* ESERCIZIO SCRITTO 1: Scrivi tutti i nomi e cognomi di persona che compaiono nel testo sulla serie Anatomia di uno scandalo.
* ESERCIZIO SCRITTO 2: Prosegui il testo sulla serie Anatomia di uno scandalo partendo da dove si ferma.

**** ESTRATTO FORNITO

Anatomia di uno scandalo.
La serie di Kelley imbastisce un discorso sul consenso e parla, contestualmente, anche del ruolo dello spettatore.
Premesse
Anatomia di Uno Scandalo è l’ultimo lavoro dello sceneggiatore David E. Kelley1, uno dei più rinomati e prolifici autori americani di serie televisive ed esperto del genere legal, avendo creato nel corso di una carriera quasi quarantennale titoli come Ally McBeal e Boston Legal. In questo caso la storia originale viene dall’omonimo romanzo di Sarah Vaughan.
Anatomia di uno scandalo segue il processo di James Whitehouse, membro del parlamento inglese e padre di famiglia, che viene accusato di stupro da una sua giovane assistente. La storia avanza quindi su due binari, quello procedurale e quello familiare: mentre avvocati e testimoni illuminano di volta in volta angoli diversi dell’accaduto cercando di individuare i contorni delle responsabilità, a casa Whitehouse gli equilibri sono crollati e molti dubbi riemergono dal passato.

********
**** DATI FORNITI

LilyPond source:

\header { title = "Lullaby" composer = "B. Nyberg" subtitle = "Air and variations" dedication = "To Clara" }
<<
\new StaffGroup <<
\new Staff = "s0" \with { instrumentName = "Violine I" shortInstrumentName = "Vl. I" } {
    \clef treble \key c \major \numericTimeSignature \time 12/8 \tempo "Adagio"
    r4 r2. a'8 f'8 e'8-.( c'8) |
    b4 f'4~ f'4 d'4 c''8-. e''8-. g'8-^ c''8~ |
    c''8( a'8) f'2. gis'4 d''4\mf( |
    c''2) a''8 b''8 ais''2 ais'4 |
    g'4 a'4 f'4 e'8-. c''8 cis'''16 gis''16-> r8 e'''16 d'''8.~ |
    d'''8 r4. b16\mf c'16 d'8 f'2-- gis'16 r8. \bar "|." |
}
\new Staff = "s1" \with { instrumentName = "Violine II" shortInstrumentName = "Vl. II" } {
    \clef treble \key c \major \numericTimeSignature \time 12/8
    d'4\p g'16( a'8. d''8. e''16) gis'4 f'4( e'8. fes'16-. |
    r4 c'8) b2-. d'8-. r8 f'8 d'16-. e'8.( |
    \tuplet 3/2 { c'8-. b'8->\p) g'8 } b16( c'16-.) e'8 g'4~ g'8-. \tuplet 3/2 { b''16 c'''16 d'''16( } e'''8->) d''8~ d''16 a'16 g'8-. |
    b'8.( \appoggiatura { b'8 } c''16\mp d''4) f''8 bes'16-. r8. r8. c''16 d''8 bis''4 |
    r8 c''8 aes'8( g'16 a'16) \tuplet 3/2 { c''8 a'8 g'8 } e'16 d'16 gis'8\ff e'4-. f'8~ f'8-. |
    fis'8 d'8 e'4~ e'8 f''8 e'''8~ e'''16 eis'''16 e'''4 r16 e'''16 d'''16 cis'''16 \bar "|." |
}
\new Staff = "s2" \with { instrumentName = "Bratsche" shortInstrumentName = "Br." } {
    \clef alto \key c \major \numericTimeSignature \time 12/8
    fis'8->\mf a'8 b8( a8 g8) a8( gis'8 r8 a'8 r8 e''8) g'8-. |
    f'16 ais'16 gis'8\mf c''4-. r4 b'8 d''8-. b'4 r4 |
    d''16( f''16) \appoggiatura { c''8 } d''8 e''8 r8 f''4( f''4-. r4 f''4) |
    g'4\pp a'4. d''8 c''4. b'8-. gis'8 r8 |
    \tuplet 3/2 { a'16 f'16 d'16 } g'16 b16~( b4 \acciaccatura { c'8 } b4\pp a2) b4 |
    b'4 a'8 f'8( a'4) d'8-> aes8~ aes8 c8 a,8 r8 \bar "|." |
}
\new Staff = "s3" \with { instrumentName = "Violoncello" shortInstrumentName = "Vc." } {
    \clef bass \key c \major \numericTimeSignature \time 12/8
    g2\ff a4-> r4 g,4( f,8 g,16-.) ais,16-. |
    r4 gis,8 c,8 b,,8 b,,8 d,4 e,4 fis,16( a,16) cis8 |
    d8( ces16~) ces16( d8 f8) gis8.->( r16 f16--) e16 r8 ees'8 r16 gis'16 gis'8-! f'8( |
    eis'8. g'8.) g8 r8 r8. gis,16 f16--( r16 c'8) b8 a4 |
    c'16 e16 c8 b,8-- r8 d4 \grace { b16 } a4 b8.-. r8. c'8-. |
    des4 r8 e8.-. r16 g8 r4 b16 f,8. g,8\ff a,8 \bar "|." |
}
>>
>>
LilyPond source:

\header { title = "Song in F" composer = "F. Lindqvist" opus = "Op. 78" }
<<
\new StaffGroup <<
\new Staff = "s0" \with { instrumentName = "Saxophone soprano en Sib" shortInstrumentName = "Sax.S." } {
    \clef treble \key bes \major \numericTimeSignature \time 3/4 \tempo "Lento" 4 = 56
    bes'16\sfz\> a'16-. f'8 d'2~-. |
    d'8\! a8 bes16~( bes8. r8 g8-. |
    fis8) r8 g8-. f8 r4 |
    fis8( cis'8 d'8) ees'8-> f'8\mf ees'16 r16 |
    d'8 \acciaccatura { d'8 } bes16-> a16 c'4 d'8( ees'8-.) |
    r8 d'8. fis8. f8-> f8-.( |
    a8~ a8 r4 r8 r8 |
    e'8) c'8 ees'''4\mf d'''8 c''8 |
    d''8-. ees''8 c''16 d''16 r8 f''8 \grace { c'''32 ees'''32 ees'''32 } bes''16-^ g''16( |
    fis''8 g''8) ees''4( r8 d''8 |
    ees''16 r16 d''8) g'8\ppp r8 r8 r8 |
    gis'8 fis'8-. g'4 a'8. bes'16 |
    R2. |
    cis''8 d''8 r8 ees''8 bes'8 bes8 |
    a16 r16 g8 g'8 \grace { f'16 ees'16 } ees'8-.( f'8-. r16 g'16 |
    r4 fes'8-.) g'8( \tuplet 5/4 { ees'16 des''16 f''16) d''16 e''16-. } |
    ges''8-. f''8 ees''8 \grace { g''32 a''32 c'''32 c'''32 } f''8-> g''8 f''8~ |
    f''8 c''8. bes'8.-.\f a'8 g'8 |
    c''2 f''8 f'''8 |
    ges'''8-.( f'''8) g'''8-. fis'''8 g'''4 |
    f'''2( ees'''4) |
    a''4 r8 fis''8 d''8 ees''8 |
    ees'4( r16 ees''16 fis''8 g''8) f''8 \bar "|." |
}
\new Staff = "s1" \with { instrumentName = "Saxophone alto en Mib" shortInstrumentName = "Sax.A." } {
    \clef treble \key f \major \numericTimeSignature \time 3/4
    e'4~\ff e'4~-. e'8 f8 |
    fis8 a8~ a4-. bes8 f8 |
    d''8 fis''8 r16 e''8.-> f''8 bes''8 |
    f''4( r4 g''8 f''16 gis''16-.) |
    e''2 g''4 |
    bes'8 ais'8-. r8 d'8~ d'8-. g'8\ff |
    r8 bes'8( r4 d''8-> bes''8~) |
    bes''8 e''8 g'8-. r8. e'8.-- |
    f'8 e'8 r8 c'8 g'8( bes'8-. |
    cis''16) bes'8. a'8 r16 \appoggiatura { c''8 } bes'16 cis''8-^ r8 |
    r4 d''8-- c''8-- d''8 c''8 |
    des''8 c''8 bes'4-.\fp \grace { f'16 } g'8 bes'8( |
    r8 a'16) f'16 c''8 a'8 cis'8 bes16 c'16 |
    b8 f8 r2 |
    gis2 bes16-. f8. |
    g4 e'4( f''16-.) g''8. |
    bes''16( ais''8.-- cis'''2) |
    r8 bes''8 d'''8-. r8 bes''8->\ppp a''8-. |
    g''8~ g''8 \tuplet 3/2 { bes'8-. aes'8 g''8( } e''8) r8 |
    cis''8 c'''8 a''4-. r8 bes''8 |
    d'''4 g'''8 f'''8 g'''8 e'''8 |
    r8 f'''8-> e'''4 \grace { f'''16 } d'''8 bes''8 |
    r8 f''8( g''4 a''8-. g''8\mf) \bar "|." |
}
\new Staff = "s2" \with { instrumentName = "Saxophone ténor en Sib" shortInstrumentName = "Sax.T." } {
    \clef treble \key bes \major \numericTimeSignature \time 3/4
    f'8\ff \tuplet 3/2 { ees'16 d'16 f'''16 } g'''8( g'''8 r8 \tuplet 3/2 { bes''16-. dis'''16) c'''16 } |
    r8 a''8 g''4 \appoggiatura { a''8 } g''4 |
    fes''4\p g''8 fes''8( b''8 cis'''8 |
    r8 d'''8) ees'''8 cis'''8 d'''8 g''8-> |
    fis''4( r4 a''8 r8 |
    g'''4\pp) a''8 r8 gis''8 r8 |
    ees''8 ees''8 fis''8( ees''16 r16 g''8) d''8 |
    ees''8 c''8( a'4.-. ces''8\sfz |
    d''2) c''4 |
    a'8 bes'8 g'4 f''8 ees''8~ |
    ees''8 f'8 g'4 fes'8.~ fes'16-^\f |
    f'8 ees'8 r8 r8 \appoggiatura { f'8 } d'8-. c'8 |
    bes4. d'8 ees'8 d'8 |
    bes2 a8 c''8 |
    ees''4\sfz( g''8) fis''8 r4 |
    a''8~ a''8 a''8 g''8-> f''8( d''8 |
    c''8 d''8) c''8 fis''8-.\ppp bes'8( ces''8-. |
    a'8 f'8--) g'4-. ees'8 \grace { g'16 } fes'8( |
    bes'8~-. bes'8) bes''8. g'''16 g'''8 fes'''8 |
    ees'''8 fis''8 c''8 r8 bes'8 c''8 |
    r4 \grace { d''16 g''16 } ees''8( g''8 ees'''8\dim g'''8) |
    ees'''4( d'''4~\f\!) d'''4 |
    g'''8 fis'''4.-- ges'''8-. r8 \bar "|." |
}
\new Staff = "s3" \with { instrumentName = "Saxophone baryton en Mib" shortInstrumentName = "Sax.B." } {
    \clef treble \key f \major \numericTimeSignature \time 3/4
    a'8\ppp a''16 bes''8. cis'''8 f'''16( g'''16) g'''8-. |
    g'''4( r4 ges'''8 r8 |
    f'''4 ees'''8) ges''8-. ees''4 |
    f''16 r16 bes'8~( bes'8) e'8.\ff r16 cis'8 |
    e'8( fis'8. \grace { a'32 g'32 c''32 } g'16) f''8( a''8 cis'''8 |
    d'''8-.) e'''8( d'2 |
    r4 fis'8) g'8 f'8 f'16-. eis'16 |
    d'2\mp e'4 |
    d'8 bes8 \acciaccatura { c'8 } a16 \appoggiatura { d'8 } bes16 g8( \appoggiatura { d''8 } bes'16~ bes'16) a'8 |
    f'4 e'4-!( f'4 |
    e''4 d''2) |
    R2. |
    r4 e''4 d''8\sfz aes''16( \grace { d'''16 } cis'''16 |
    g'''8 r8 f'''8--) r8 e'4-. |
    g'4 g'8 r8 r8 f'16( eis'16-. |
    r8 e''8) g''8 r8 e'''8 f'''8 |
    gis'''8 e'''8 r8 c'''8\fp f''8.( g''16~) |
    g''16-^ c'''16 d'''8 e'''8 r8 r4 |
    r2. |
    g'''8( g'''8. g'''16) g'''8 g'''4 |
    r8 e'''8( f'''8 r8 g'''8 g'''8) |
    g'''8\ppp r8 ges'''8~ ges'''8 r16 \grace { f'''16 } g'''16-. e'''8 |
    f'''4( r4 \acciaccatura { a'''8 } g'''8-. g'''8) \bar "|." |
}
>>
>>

********

* RISPOSTA ATTESA 1: David E. Kelley, Sarah Vaughan, James Whitehouse

* RISPOSTA ATTESA 2:
Anatomia di uno scandalo è, a mio avviso, piena di ma. Regia e montaggio sono ottime quando si tratta di intrecciare il personaggio seduto al banco dei testimoni con la messa in scena di ciò che sta raccontando, ma diventa fastidiosa quando esagera con l’uso di strumenti visivi invadenti come i piani olandesi e lo slow motion. La scrittura dei dialoghi è ottima, ma poi scade in dei colpi di scena forzati, degni di una soap opera.
Detto questo, vorrei mettere da parte il giudizio sull’estetica dell’opera ed esaminare due aspetti a mio avviso interessanti: la rappresentatività e l’efficacia di questa serie in relazione al tema trattato.
Rappresentatività
Ad una prima occhiata la serie può facilmente inimicarsi il pubblico maschile. Quello che emerge fin dall’inizio è un mondo apparentemente manicheo in cui i personaggi femminili detengono una indiscussa superiorità morale. Gli uomini sono tutti abietti, omertosi, infantili, e la loro forza si misura nella capacità di mentire e manipolare. Le donne, al contrario, risultano solide e fedeli a encomiabili principi morali.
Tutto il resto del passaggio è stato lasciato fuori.